- [Objective]: Copy every line of the data below word for word, omitting the pictures.

━━ Listing

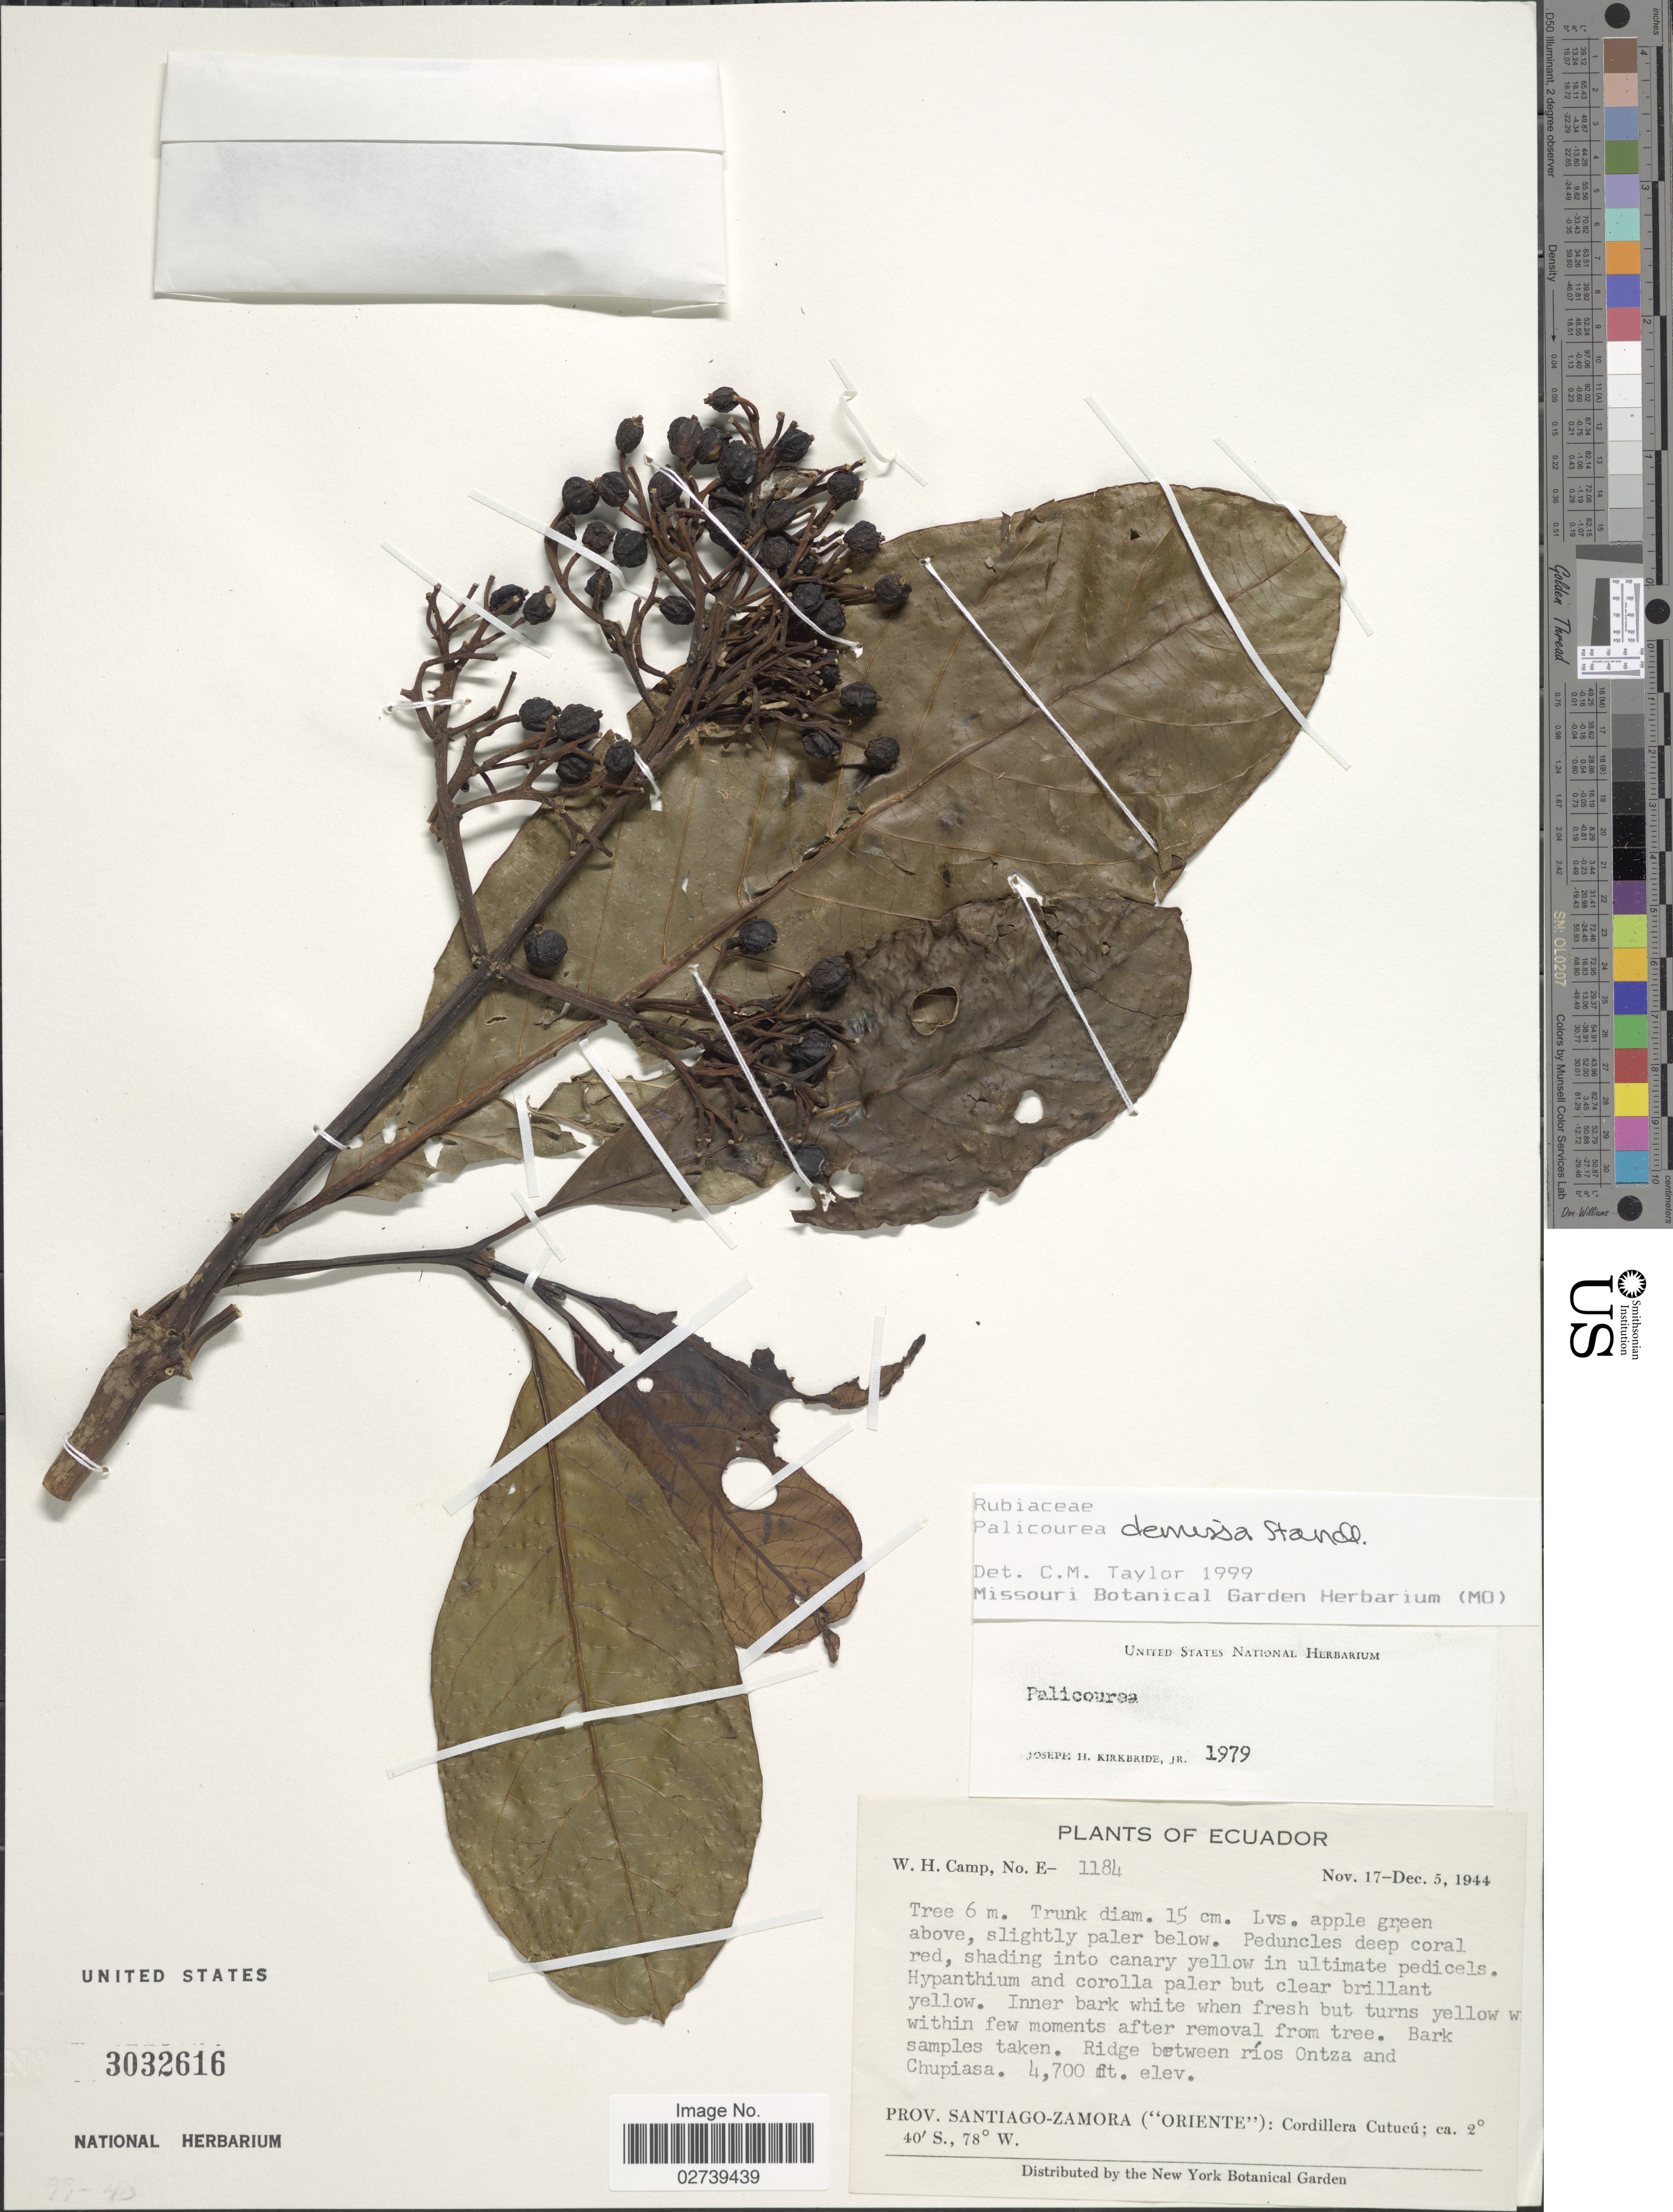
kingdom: Plantae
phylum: Tracheophyta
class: Magnoliopsida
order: Gentianales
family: Rubiaceae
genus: Palicourea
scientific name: Palicourea demissa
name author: Standl.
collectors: W. H. Camp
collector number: E-1184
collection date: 1944-11-17/1944-12-05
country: Ecuador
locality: Ridge between rios Ontza and Chupiasa, Prov. Santiago-Zamora ("Oriente"): Cordillera Cutucu.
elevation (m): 1433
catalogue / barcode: US 3032616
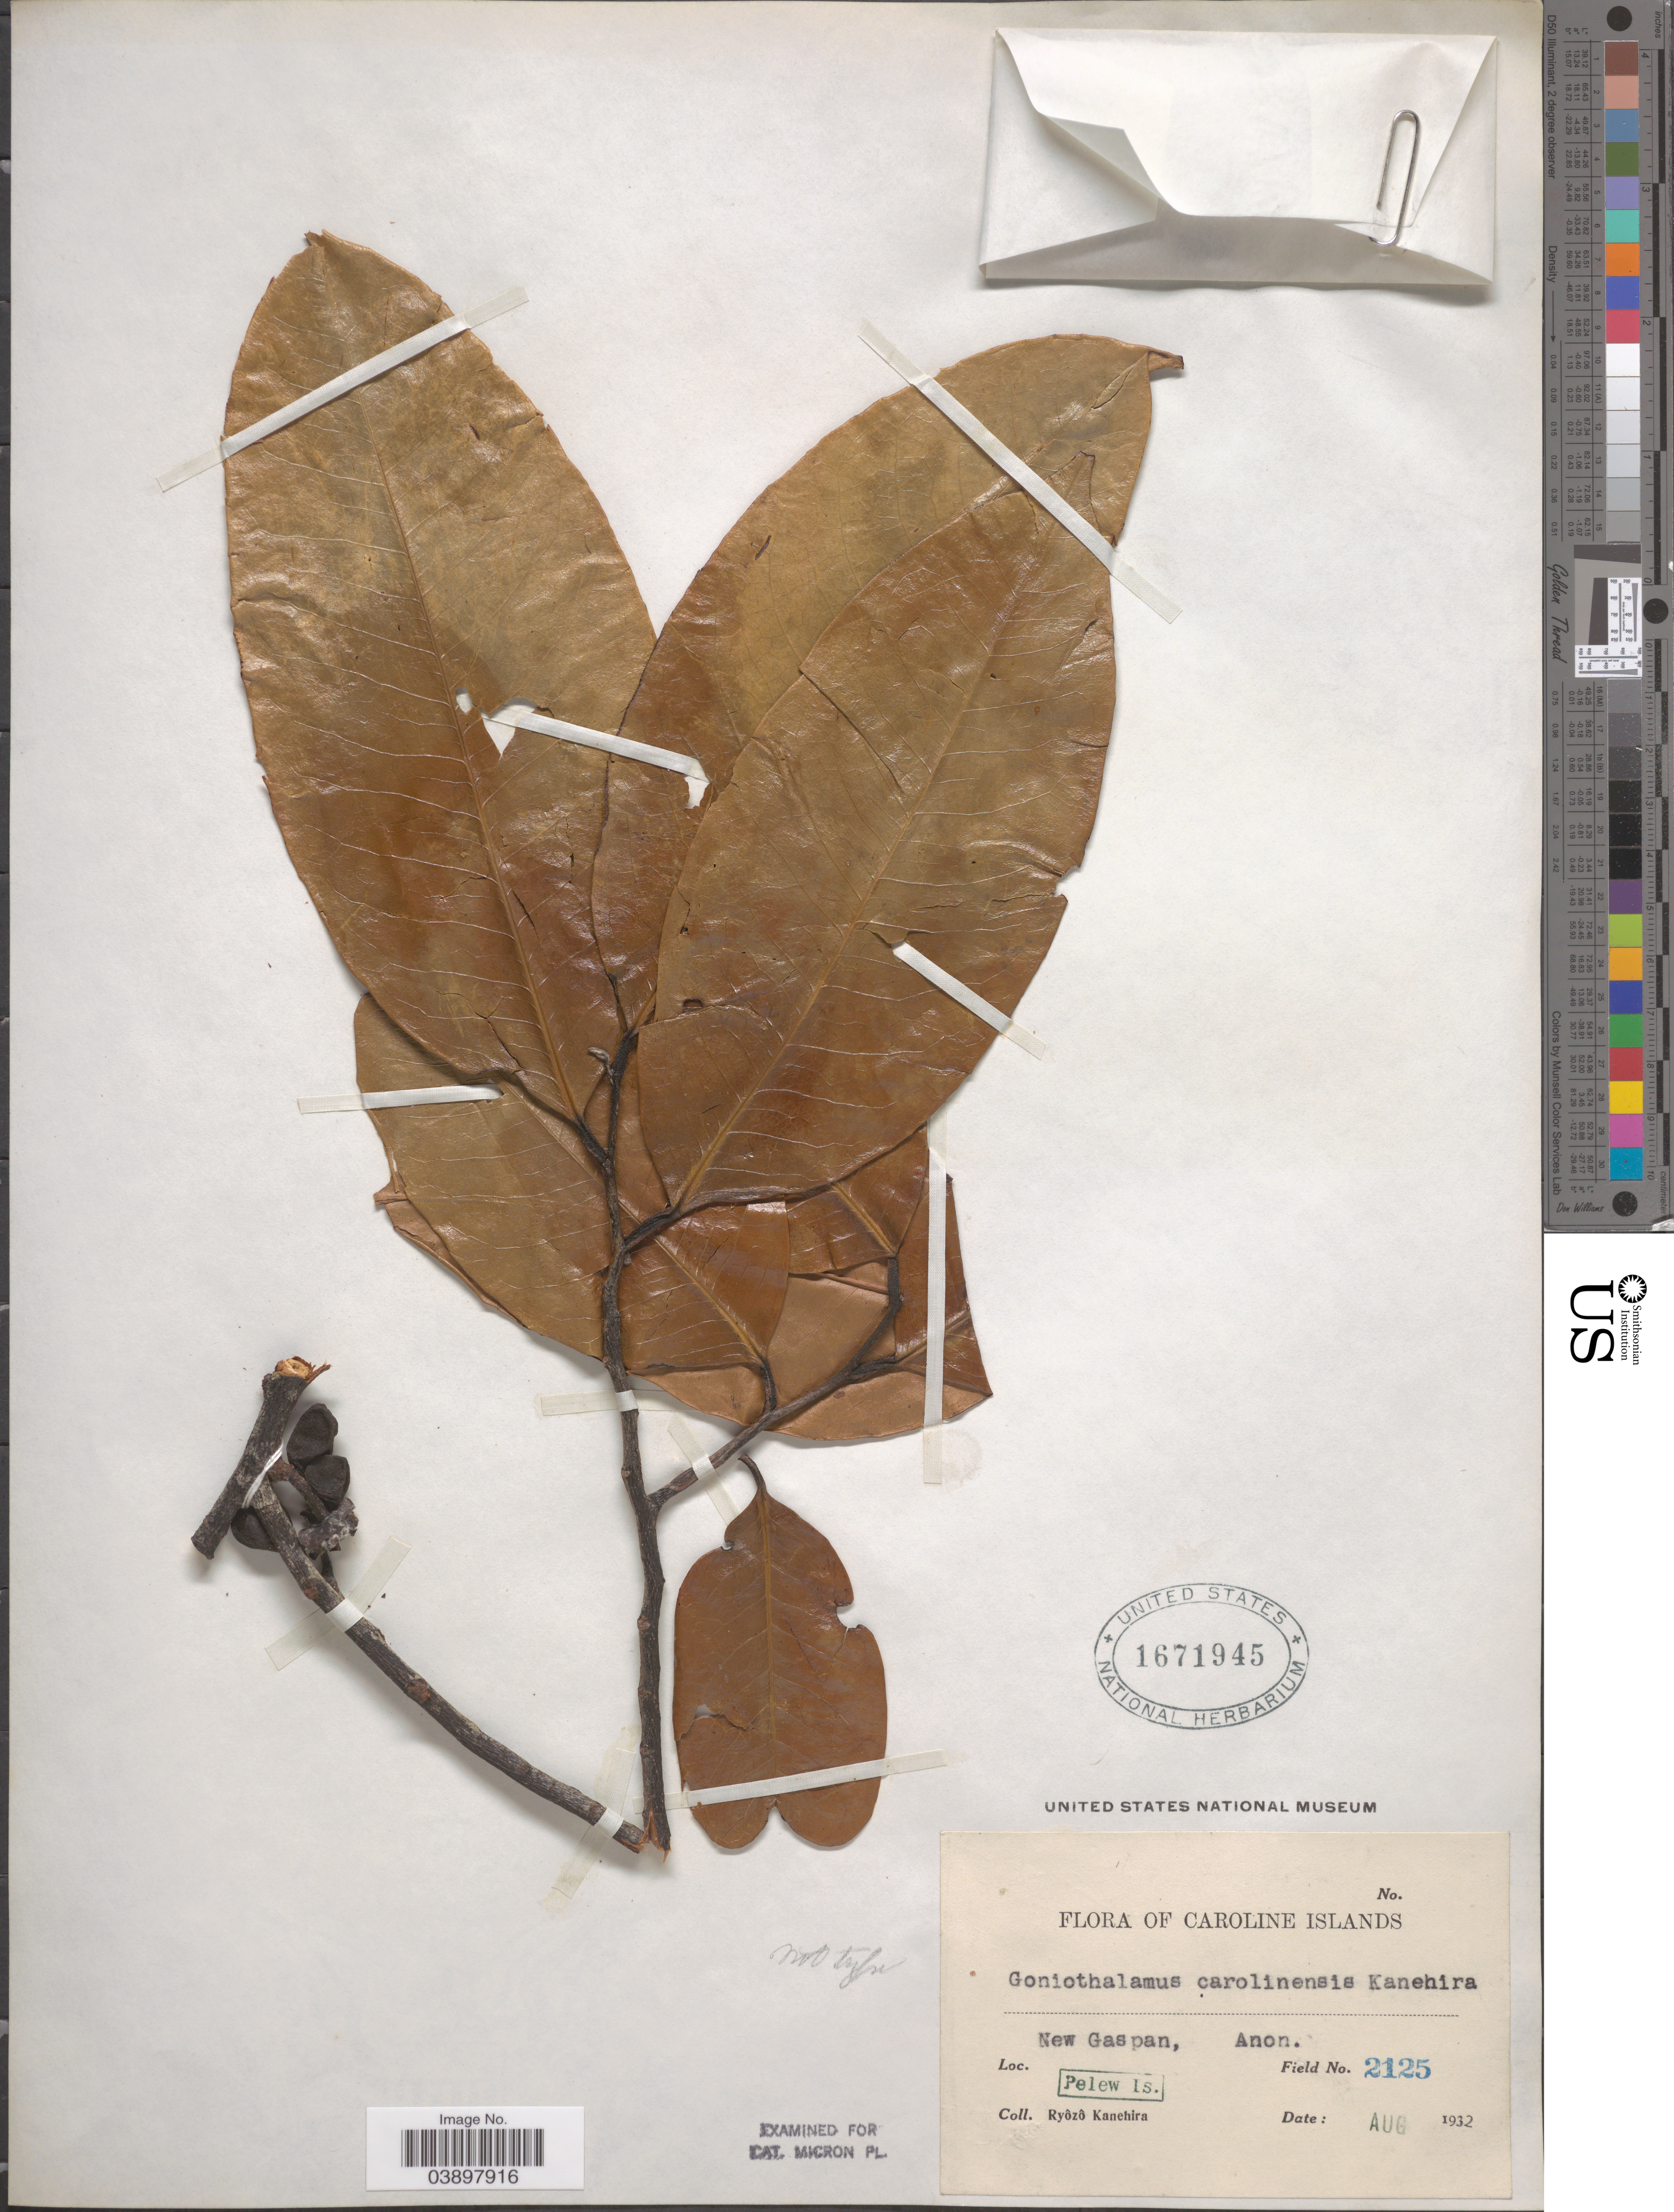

━━━━

- [Correct result]:
kingdom: Plantae
phylum: Tracheophyta
class: Magnoliopsida
order: Gentianales
family: Rubiaceae
genus: Palicourea
scientific name: Palicourea demissa
name author: Standl.
collectors: W. H. Camp
collector number: E-1184
collection date: 1944-11-17/1944-12-05
country: Ecuador
locality: Ridge between rios Ontza and Chupiasa, Prov. Santiago-Zamora ("Oriente"): Cordillera Cutucu.
elevation (m): 1433
catalogue / barcode: US 3032616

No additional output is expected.